Invest Each $500 Thereafter in a Green Fund
Once you have your emergency fund built, Pelusi urged that you should invest each additional $500 in green funds that also don’t contribute to the climate crisis.
“You want an investment with a track record of strong performance and global diversification. If you’re investing in $500 increments, you also need a low required minimum investment. And you want an investment that minimizes the risks and maximizes the opportunities provided by the climate crisis.”
He recommended The Amana Growth Fund (AMAGX). “That fund has averaged 10.88% annualized over the 3 years it has been run by its current fund manager,” he added, “beating its index handily and ranking in the top 4th percentile in its category.”
If you’re able to save $500 per month, invest it in AMAGX each month and keep it invested over the long haul, and the fund earns its historical average, over the next 20 years your money would grow to $402,489, Pelusi explained.
“That’s a good investment.
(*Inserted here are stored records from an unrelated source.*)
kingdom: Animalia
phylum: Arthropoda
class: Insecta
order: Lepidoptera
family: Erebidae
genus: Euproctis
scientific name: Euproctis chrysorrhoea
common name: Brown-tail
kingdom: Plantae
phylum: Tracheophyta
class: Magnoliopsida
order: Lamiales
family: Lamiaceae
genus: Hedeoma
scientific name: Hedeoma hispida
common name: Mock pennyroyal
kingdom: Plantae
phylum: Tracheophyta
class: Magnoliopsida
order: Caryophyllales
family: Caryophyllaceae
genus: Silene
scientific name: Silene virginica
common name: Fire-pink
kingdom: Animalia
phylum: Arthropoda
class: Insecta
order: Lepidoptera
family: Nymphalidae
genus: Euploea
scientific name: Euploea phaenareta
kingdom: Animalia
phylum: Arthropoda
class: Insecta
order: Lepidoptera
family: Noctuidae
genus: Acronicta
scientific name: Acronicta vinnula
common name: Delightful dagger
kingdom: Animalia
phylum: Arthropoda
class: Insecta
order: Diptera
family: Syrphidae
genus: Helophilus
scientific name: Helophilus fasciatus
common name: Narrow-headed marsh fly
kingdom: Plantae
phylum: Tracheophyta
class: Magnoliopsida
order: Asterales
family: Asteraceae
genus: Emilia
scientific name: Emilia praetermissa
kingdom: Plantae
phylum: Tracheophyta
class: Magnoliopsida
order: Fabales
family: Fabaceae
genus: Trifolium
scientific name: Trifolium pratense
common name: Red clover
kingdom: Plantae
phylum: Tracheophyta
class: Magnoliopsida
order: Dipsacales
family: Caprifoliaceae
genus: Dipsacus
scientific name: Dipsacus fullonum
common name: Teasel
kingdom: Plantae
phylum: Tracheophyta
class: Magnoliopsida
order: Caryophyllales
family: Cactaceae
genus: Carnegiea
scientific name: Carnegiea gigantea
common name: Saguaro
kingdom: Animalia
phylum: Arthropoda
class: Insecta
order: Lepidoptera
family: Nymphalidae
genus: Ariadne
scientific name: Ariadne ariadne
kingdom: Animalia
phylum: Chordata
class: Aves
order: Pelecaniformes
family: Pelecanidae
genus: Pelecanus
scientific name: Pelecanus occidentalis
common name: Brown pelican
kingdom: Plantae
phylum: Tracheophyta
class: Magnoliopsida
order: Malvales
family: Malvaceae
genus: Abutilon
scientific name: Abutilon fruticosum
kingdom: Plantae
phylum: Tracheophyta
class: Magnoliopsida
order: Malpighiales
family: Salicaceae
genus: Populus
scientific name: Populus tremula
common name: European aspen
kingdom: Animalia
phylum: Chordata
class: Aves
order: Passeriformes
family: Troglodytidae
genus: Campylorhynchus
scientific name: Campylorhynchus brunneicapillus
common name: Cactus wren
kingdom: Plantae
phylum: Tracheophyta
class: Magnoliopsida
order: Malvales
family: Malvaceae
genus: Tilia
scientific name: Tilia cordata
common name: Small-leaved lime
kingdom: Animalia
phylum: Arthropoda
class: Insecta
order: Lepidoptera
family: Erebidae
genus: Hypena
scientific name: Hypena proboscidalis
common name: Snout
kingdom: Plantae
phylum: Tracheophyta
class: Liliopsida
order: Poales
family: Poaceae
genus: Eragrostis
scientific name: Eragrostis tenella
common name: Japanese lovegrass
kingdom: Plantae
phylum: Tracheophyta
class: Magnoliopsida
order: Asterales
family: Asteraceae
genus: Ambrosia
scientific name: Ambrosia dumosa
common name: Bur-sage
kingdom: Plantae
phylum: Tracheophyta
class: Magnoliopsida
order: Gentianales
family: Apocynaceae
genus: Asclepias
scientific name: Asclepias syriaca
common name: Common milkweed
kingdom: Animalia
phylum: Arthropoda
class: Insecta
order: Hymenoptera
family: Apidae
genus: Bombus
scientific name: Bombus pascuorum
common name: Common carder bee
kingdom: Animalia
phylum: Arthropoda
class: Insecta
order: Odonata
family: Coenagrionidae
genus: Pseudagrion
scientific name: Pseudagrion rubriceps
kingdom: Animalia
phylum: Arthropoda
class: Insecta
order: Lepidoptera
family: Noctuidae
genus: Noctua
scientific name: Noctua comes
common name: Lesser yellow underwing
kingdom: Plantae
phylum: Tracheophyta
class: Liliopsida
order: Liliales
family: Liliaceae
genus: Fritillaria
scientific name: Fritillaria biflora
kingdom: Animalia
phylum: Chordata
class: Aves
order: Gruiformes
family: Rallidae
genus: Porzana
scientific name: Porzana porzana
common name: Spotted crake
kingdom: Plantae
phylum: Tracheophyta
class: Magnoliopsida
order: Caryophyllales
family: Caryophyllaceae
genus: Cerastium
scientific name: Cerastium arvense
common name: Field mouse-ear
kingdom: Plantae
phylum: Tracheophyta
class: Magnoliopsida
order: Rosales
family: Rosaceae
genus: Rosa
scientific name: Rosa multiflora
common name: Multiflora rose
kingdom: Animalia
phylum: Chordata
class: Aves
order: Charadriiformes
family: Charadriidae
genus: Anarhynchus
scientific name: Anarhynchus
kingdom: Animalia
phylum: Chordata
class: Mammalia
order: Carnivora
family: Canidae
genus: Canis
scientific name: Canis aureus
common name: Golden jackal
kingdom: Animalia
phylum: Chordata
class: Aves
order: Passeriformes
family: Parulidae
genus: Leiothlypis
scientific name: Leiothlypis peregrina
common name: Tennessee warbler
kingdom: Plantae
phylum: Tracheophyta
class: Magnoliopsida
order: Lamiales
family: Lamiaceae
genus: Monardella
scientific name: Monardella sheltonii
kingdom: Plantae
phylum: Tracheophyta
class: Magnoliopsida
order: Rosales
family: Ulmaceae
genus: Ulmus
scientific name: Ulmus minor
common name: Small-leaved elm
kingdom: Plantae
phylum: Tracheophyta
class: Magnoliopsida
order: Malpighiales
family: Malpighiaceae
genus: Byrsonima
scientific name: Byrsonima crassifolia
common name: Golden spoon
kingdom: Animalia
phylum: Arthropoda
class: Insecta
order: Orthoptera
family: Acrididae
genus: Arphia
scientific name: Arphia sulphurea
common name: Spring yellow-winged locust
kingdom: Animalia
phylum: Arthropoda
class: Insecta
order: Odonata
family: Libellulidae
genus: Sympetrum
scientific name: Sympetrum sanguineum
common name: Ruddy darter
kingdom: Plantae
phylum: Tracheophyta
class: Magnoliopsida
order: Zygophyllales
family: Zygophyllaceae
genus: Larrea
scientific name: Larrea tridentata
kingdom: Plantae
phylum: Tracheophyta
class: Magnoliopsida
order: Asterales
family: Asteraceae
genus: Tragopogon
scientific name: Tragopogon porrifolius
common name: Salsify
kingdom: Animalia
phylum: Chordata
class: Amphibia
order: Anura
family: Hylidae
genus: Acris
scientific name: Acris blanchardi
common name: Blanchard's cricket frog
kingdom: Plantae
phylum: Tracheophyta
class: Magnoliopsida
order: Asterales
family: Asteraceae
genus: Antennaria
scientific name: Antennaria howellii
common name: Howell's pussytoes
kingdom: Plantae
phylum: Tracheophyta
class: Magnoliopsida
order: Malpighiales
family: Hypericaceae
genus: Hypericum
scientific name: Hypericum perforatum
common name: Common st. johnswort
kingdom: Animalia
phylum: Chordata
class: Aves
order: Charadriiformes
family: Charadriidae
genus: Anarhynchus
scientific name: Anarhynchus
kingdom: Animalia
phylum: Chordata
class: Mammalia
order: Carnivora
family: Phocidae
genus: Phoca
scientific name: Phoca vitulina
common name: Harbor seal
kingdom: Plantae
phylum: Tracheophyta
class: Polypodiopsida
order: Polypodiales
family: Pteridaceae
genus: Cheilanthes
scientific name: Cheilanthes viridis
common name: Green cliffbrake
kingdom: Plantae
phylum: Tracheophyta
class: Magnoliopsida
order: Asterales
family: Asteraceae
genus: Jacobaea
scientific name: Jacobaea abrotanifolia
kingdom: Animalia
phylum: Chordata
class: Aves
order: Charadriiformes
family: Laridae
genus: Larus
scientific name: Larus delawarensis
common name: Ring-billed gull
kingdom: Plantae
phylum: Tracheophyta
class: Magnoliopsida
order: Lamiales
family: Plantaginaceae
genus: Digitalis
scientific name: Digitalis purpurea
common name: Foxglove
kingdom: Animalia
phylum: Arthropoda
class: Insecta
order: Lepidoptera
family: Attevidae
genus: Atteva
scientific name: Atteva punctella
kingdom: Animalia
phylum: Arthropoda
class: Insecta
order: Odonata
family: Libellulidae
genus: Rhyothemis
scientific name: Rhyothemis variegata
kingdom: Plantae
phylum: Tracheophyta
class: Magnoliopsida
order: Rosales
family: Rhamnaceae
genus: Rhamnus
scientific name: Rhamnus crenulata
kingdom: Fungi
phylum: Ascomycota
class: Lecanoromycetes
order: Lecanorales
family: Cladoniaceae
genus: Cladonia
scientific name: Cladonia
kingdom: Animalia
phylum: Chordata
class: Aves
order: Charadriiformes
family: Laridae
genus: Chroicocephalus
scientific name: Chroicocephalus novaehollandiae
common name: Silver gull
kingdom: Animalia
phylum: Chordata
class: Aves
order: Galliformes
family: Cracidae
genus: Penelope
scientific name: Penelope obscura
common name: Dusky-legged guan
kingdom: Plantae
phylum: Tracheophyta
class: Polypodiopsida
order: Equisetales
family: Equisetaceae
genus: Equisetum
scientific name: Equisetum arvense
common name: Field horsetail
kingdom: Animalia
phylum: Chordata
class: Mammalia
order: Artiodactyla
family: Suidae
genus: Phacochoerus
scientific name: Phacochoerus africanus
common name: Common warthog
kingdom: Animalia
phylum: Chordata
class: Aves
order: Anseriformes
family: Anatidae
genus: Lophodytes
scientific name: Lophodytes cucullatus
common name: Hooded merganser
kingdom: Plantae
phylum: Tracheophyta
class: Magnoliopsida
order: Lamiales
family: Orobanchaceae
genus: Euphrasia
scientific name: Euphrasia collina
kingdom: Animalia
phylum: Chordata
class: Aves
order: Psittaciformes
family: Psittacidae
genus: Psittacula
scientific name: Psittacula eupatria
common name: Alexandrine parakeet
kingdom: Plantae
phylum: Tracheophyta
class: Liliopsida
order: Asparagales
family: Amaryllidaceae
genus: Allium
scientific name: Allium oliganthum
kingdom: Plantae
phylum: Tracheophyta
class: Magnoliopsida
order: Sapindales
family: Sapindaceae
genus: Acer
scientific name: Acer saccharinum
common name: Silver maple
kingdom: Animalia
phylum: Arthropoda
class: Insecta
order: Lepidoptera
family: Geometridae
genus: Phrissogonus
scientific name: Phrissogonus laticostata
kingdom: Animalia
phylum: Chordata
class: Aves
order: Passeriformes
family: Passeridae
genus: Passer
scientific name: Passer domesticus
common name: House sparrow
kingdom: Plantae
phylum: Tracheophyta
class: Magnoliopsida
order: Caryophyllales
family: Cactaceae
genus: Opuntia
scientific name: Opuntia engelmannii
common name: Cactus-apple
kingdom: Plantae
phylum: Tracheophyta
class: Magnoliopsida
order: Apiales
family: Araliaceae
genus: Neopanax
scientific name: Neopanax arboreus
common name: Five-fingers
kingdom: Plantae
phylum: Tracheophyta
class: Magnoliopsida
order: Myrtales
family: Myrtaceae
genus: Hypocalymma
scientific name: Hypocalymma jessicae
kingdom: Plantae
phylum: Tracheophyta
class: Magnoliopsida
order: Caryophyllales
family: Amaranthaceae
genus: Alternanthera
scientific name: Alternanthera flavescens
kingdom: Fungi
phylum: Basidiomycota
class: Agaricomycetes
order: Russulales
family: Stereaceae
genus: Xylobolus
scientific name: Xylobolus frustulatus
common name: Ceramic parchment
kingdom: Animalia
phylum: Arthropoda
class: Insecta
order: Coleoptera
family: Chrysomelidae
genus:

And the fund has earned the highest possible sustainability rating, and a low-carbon designation, from Morningstar, so it’s also good for the planet.”
Pay Down High-Interest Debt
If you have any high-interest debt, such as credit card balances, it is wise to use the extra $500 to reduce or eliminate this debt, according to Douglas Goldstein, CFP(r), GFP(r) Founder of Profile Investment Services, Ltd.
“This will save you money on interest payments in the long run.”
Contribute to Retirement Accounts
It’s also never too early to save for retirement. Goldstein suggested that if you haven’t already done so, “consider opening or increasing contributions to retirement accounts, such as an employer-sponsored 401(k) or an Individual Retirement Account (IRA). Redirecting the extra $500 towards retirement savings can have a significant impact over time.”
Another good use of $500 is to use it to review and updated your insurance policies, said Alec Kellzi, a CPA at IRS Extension Online.
“Ensure you have adequate coverage for health, auto, home, and life insurance. You may discover opportunities to optimize your coverage, reduce premiums, or add policies that better protect you and your family from unexpected financial setbacks.”
Start a Side Business
Extra money can also come in handy if you’ve been considering entrepreneurship, Kellzi said. You might want to allocate a portion of each $500 increment to kickstart a side business or invest in an existing one, Kellzi suggested.
“Starting a business can diversify your income sources and potentially lead to financial independence. Be sure to research and plan your venture thoroughly to increase the likelihood of success.”